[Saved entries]
────────
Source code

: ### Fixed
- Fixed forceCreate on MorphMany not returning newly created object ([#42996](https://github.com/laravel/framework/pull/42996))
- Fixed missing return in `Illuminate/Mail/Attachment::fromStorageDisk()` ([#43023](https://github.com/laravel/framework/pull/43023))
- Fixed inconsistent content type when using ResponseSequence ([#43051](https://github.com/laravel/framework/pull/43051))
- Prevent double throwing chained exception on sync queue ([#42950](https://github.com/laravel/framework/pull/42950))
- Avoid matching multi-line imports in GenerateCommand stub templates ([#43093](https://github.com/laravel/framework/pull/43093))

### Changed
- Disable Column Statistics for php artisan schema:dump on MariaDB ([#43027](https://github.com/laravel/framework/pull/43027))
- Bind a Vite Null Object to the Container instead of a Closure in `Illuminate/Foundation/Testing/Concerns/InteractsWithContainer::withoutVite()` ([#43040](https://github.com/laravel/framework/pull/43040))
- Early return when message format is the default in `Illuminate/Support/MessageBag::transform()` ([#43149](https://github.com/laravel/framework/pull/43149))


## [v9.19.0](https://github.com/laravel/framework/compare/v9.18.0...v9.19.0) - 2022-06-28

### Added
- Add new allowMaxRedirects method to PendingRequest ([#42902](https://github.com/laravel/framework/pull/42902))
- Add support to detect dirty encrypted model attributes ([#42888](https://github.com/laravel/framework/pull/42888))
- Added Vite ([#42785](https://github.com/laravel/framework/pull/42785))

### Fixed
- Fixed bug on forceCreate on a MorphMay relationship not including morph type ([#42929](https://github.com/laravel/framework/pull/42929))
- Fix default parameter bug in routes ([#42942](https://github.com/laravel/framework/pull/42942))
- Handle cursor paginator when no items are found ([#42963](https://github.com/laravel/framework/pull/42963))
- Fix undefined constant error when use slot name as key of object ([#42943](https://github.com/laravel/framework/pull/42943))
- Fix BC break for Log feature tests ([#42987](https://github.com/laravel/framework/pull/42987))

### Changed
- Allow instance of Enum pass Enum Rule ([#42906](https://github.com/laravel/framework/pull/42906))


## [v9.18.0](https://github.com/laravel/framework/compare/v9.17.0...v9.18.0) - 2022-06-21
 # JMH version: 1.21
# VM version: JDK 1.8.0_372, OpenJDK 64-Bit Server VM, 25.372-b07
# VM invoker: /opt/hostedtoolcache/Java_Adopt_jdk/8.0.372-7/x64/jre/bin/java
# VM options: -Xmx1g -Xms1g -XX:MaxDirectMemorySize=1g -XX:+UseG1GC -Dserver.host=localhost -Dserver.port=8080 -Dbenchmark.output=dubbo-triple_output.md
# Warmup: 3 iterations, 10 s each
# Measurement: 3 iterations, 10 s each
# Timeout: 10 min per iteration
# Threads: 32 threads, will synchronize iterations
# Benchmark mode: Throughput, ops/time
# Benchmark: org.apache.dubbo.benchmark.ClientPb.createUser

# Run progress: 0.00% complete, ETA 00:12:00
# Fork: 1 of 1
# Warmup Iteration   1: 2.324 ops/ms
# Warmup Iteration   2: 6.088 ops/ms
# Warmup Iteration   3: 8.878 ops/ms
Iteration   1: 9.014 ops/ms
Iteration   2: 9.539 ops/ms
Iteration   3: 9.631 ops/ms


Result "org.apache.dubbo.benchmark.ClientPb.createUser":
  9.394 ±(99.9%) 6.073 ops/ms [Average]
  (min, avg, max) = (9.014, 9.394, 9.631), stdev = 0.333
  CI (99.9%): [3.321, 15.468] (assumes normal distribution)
────────
● Work to be completed: How many lines of the records contain the string "each"? Case matters; give only the number.

● Output for this exercise: 2